“American’t is the superlative that highlights my vexation when America disappoints me…” – King Bell.
“Diversifying” is the crucial term for making sense of ethnic and racial links in the U.S. over the following years to come. This division is deepened sometimes; however, other times submerged into other divisions – class, gender, region, inner-city, religion, ideology, personal history, and peculiarity.
It is found that Corporate America’s current efforts to surge diversity are failing, based on a study made by Coqual in New York City in 2019.
A study found that black professionals may be symbolic in corporate offices but are not welcomed and included. As a result, companies are at high risk of losing them, along with their valuable perspective and considerable talents that companies need to help serve and innovate an increasingly diverse customer base.
King Bell’s American’t: The Corporate Plantation
King Bell’s book of different race relations in America speaks innuendo that life experience is very different for Americans depending on their race. A high percentage of Black people conveyed, nationally, that they have experienced racism in their lifetimes. And that a high rate of whites say they have not experienced discrimination. So, you have two very different perspectives on racial discrimination.
As stated in Bell’s book, being black in America comes with obstacles that we have to overcome and, unfortunately, accept. I’ve chosen to write in my effort to maneuver since I can’t change the color of my skin or the minds of so many in my country who cannot possess compassion for anyone who isn’t white.
American’t is the superlative that highlights my vexation when America disappoints me, and I know that so many other non-white people share the many annoyances through conversations, music, art, and, yes, my contribution to the plethora of other agitated Black authors.
The American’t community is composed of those who understand not only the exasperations that come with waking up black but the need to release the frustrations onto paper instead of using a gun, a bomb, or storming the Capitol. Author King Bell takes his readers into the mind behind “American’t”; he details why he decided to take part in the richness of African American Literature.
Bell also encouraged his non-black readers that although he wrote his book out of a particular annoyance of being a Black man in America. He conveyed that his book is not a Black book but a great book, and great books do not possess a color; and that all will enjoy the roller coaster.

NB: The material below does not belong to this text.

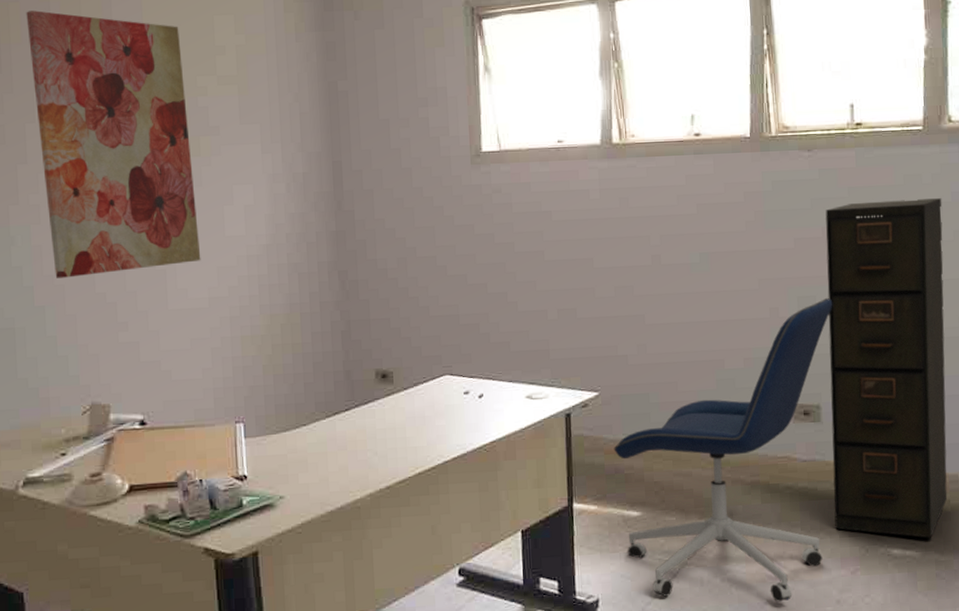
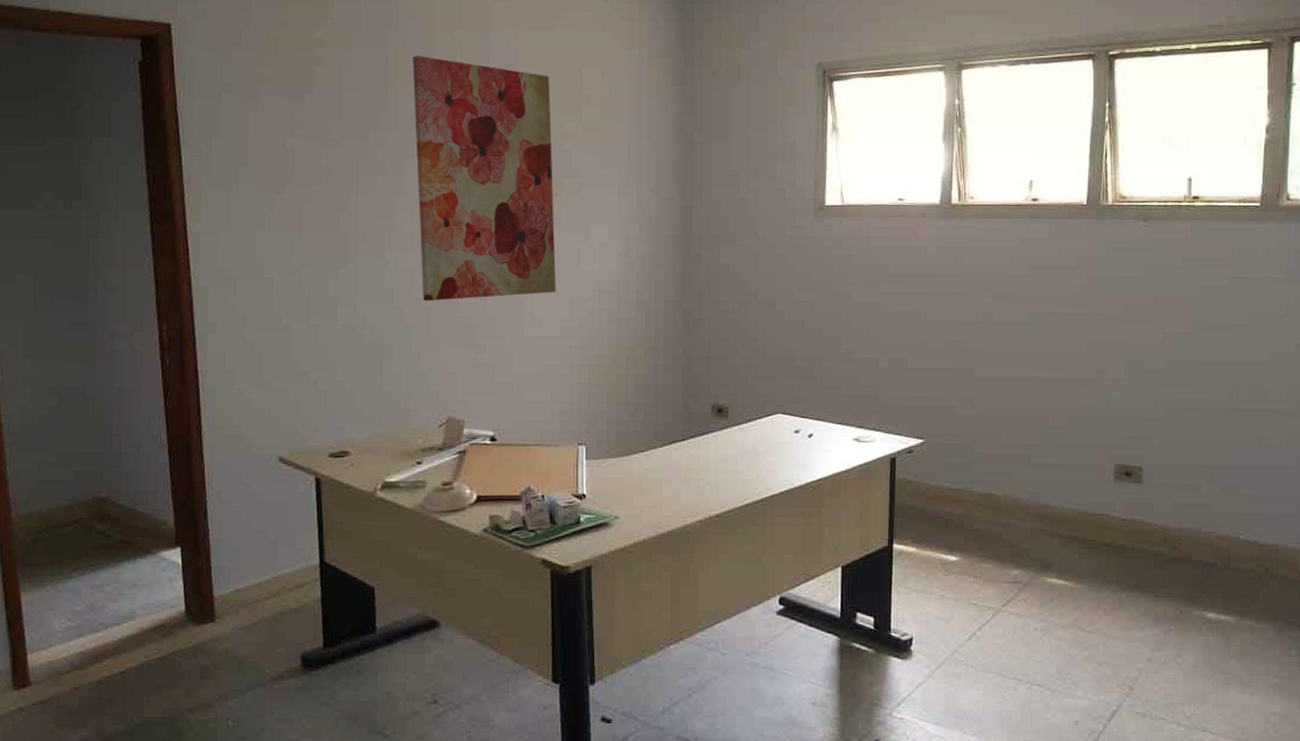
office chair: present [613,297,833,602] -> none [935,363,1160,655]
filing cabinet: present [825,198,948,538] -> none [1150,273,1276,605]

It is a strange time to be Black in America, a country where waking up Black can be considered a crime. Walk in the shoes of six Black men as they live through being Black in American’t. Observe how they maneuver through corporate America, love, friendship, and religion while trying to understand why America cannot love Black people. Their journey will make you laugh, cry, and become angry, but above all else, it will make you think. Are Black people citizens of America who love to wave its flag and boast of the constitution, bill of rights, and emancipation proclamation? Or, are Black people subhuman at the bottom of a caste system? Still, slaves in American’t; this is their story, but you be the judge.
You may not be a Latino or an African-American, but to understand that person’s journey, you must gain empathy to yield authenticity. If you spend time with individuals who are not like you, you start to understand and acknowledge that they are more like you than you recognize, and you start picking up stories that you can tell in your voice. This is what Bell is trying to convey in his book, American’t: The Corporate Plantation.